Write out exactly the lines of the entries below from the one holding "Asia’s Leading Private Jet Charter Award" to the one holding "Sino Jet has", inclusive, and leave out all other lines.

----------

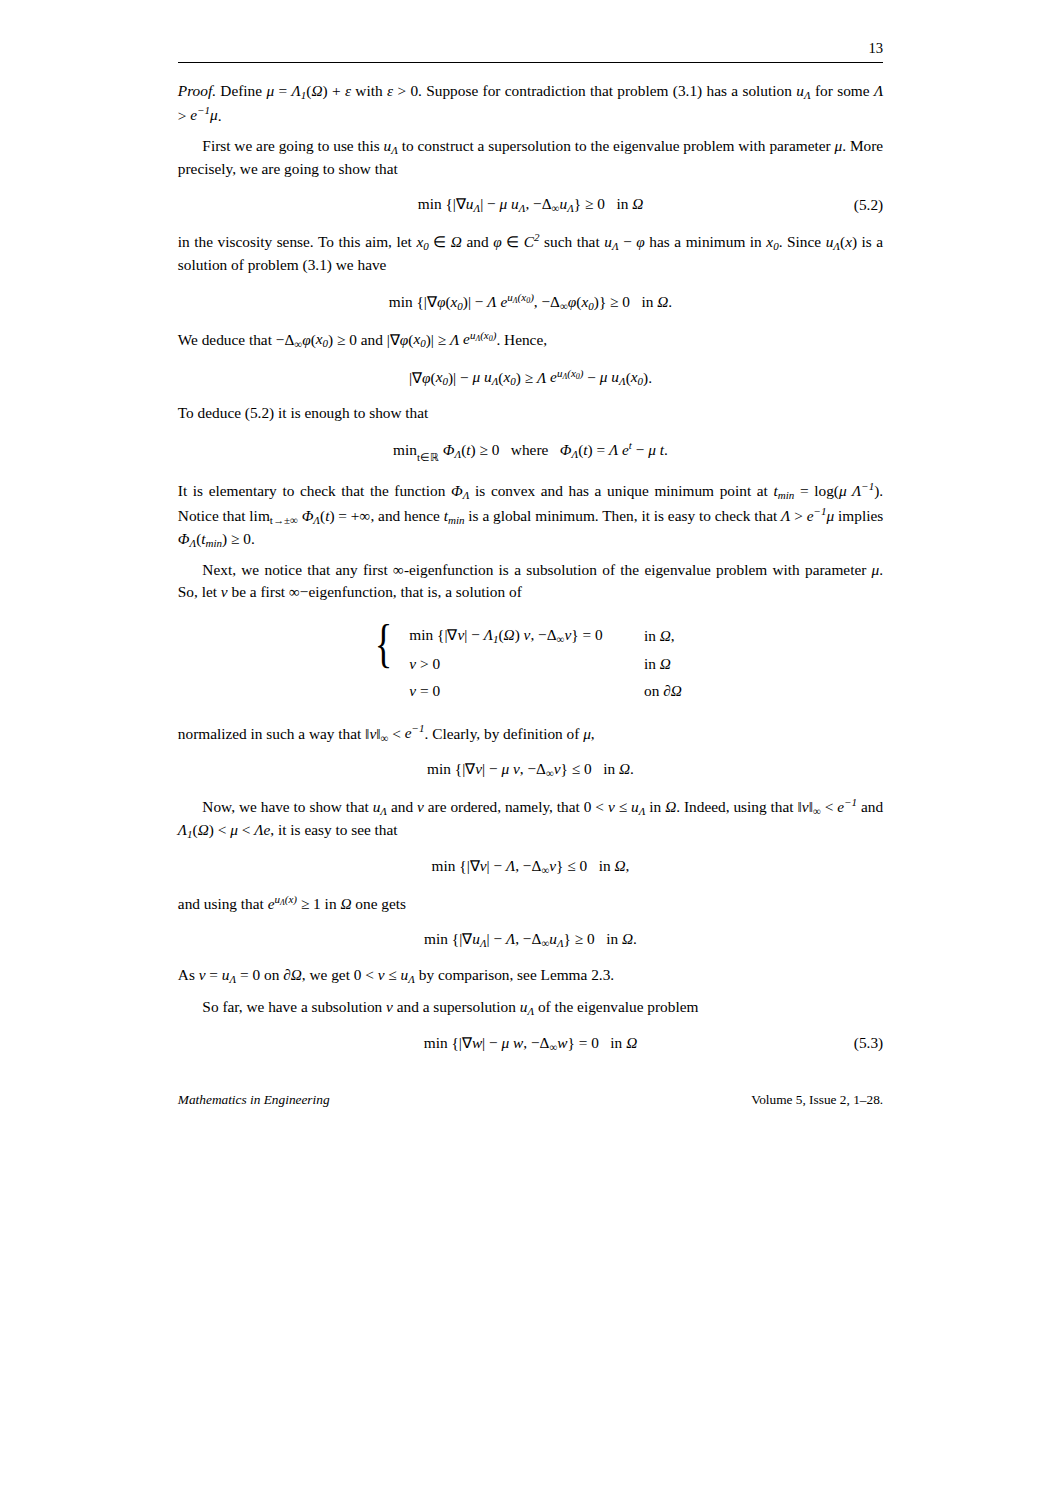13
Proof. Define μ = Λ1(Ω) + ε with ε > 0. Suppose for contradiction that problem (3.1) has a solution uΛ for some Λ > e−1μ.
First we are going to use this uΛ to construct a supersolution to the eigenvalue problem with parameter μ. More precisely, we are going to show that
min {|∇uΛ| − μ uΛ, −Δ∞uΛ} ≥ 0 in Ω (5.2)
in the viscosity sense. To this aim, let x0 ∈ Ω and φ ∈ C2 such that uΛ − φ has a minimum in x0. Since uΛ(x) is a solution of problem (3.1) we have
min {|∇φ(x0)| − Λ euΛ(x0), −Δ∞φ(x0)} ≥ 0 in Ω.
We deduce that −Δ∞φ(x0) ≥ 0 and |∇φ(x0)| ≥ Λ euΛ(x0). Hence,
|∇φ(x0)| − μ uΛ(x0) ≥ Λ euΛ(x0) − μ uΛ(x0).
To deduce (5.2) it is enough to show that
min t∈ℝ ΦΛ(t) ≥ 0 where ΦΛ(t) = Λ et − μ t.
It is elementary to check that the function ΦΛ is convex and has a unique minimum point at tmin = log(μ Λ−1). Notice that limt→±∞ ΦΛ(t) = +∞, and hence tmin is a global minimum. Then, it is easy to check that Λ > e−1μ implies ΦΛ(tmin) ≥ 0.
Next, we notice that any first ∞-eigenfunction is a subsolution of the eigenvalue problem with parameter μ. So, let v be a first ∞−eigenfunction, that is, a solution of
{
| min {/∇ v / − Λ 1 ( Ω ) v , −Δ ∞ v } = 0 | in Ω , |
| v > 0 | in Ω |
| v = 0 | on ∂ Ω |
normalized in such a way that ‖v‖∞ < e−1. Clearly, by definition of μ,
min {|∇v| − μ v, −Δ∞v} ≤ 0 in Ω.
Now, we have to show that uΛ and v are ordered, namely, that 0 < v ≤ uΛ in Ω. Indeed, using that ‖v‖∞ < e−1 and Λ1(Ω) < μ < Λe, it is easy to see that
min {|∇v| − Λ, −Δ∞v} ≤ 0 in Ω,
and using that euΛ(x) ≥ 1 in Ω one gets
min {|∇uΛ| − Λ, −Δ∞uΛ} ≥ 0 in Ω.
As v = uΛ = 0 on ∂Ω, we get 0 < v ≤ uΛ by comparison, see Lemma 2.3.
So far, we have a subsolution v and a supersolution uΛ of the eigenvalue problem
min {|∇w| − μ w, −Δ∞w} = 0 in Ω (5.3)
Mathematics in Engineering
Volume 5, Issue 2, 1–28.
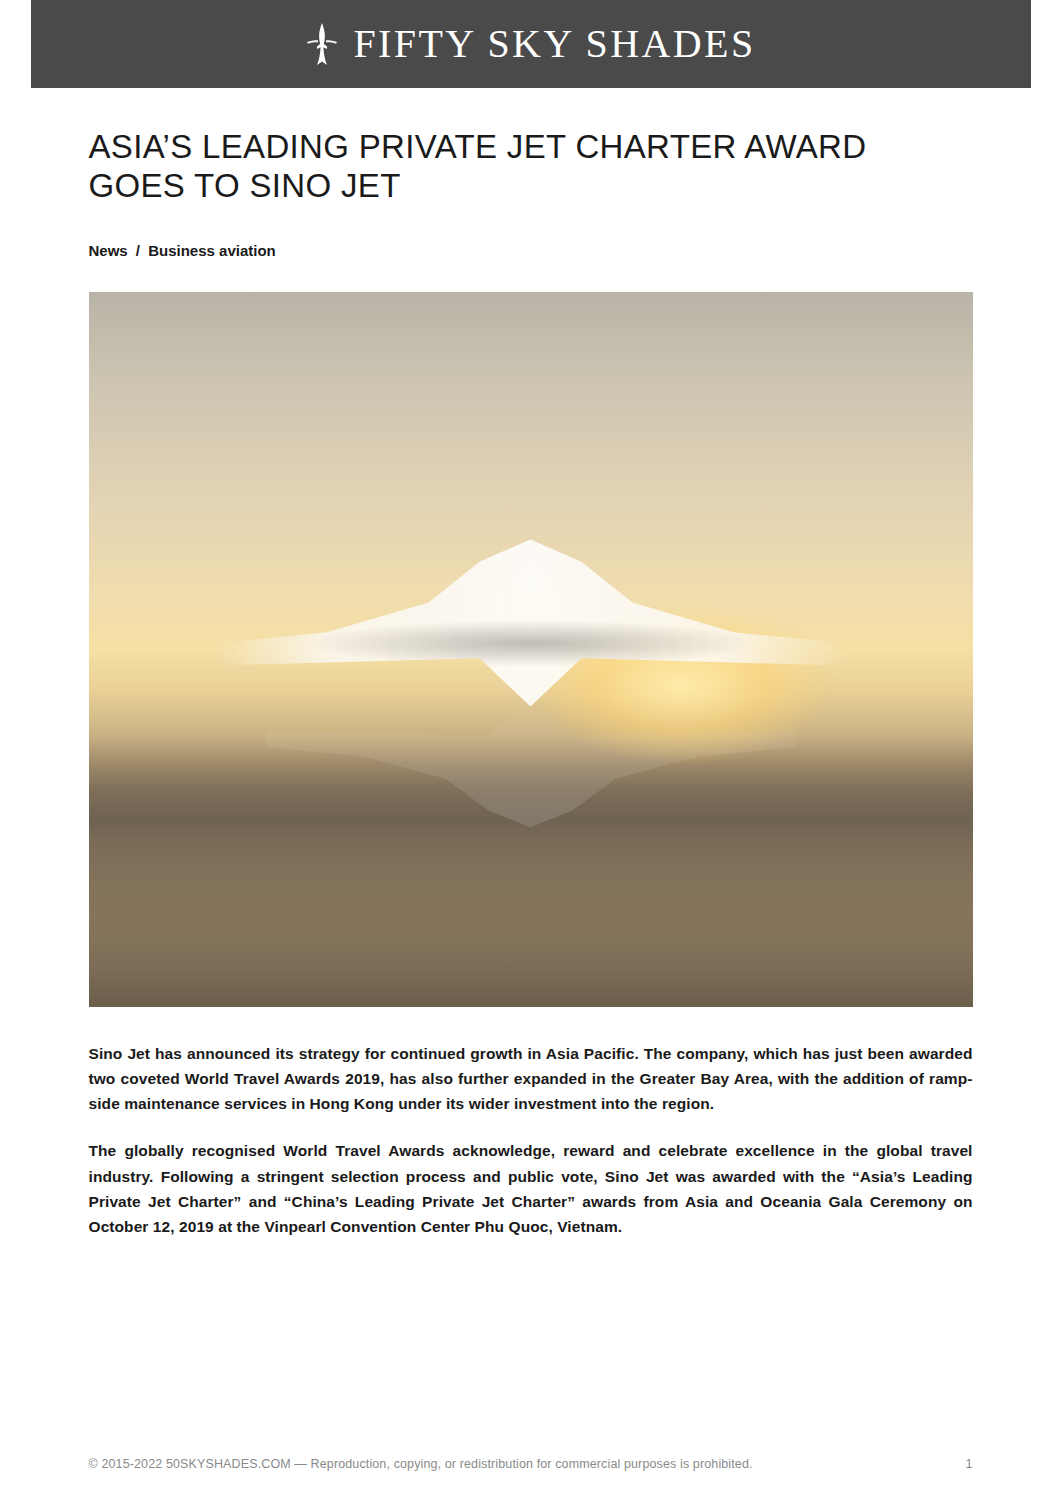FIFTY SKY SHADES
Asia’s Leading Private Jet Charter Award Goes to Sino Jet
News / Business aviation
Sino Jet has announced its strategy for continued growth in Asia Pacific. The company, which has just been awarded two coveted World Travel Awards 2019, has also further expanded in the Greater Bay Area, with the addition of ramp-side maintenance services in Hong Kong under its wider investment into the region.
The globally recognised World Travel Awards acknowledge, reward and celebrate excellence in the global travel industry. Following a stringent selection process and public vote, Sino Jet was awarded with the “Asia’s Leading Private Jet Charter” and “China’s Leading Private Jet Charter” awards from Asia and Oceania Gala Ceremony on October 12, 2019 at the Vinpearl Convention Center Phu Quoc, Vietnam.
© 2015-2022 50SKYSHADES.COM — Reproduction, copying, or redistribution for commercial purposes is prohibited.
1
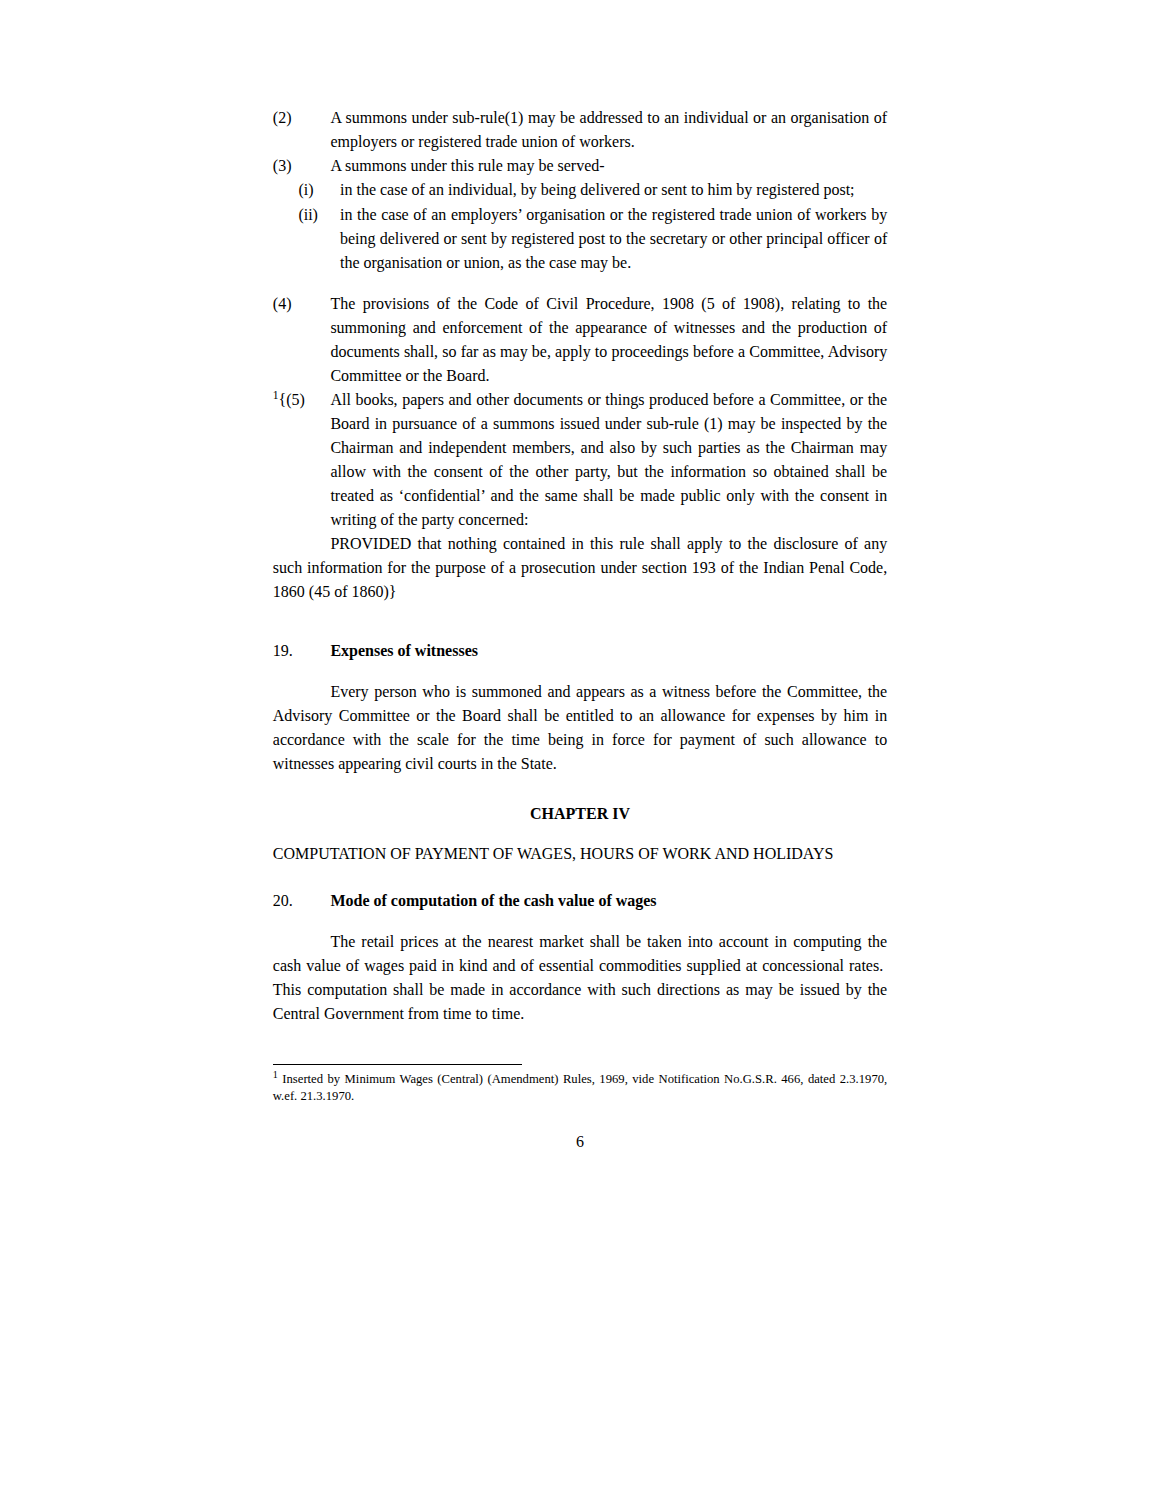(2) A summons under sub-rule(1) may be addressed to an individual or an organisation of employers or registered trade union of workers.
(3) A summons under this rule may be served-
(i) in the case of an individual, by being delivered or sent to him by registered post;
(ii) in the case of an employers’ organisation or the registered trade union of workers by being delivered or sent by registered post to the secretary or other principal officer of the organisation or union, as the case may be.
(4) The provisions of the Code of Civil Procedure, 1908 (5 of 1908), relating to the summoning and enforcement of the appearance of witnesses and the production of documents shall, so far as may be, apply to proceedings before a Committee, Advisory Committee or the Board.
1{(5) All books, papers and other documents or things produced before a Committee, or the Board in pursuance of a summons issued under sub-rule (1) may be inspected by the Chairman and independent members, and also by such parties as the Chairman may allow with the consent of the other party, but the information so obtained shall be treated as ‘confidential’ and the same shall be made public only with the consent in writing of the party concerned:
PROVIDED that nothing contained in this rule shall apply to the disclosure of any such information for the purpose of a prosecution under section 193 of the Indian Penal Code, 1860 (45 of 1860)}
19. Expenses of witnesses
Every person who is summoned and appears as a witness before the Committee, the Advisory Committee or the Board shall be entitled to an allowance for expenses by him in accordance with the scale for the time being in force for payment of such allowance to witnesses appearing civil courts in the State.
CHAPTER IV
COMPUTATION OF PAYMENT OF WAGES, HOURS OF WORK AND HOLIDAYS
20. Mode of computation of the cash value of wages
The retail prices at the nearest market shall be taken into account in computing the cash value of wages paid in kind and of essential commodities supplied at concessional rates. This computation shall be made in accordance with such directions as may be issued by the Central Government from time to time.
1 Inserted by Minimum Wages (Central) (Amendment) Rules, 1969, vide Notification No.G.S.R. 466, dated 2.3.1970, w.ef. 21.3.1970.
6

----------

ANSWER TO THIS PROBLEM:
Asia’s Leading Private Jet Charter Award Goes to Sino Jet
News / Business aviation
Sino Jet has announced its strategy for continued growth in Asia Pacific. The company, which has just been awarded two coveted World Travel Awards 2019, has also further expanded in the Greater Bay Area, with the addition of ramp-side maintenance services in Hong Kong under its wider investment into the region.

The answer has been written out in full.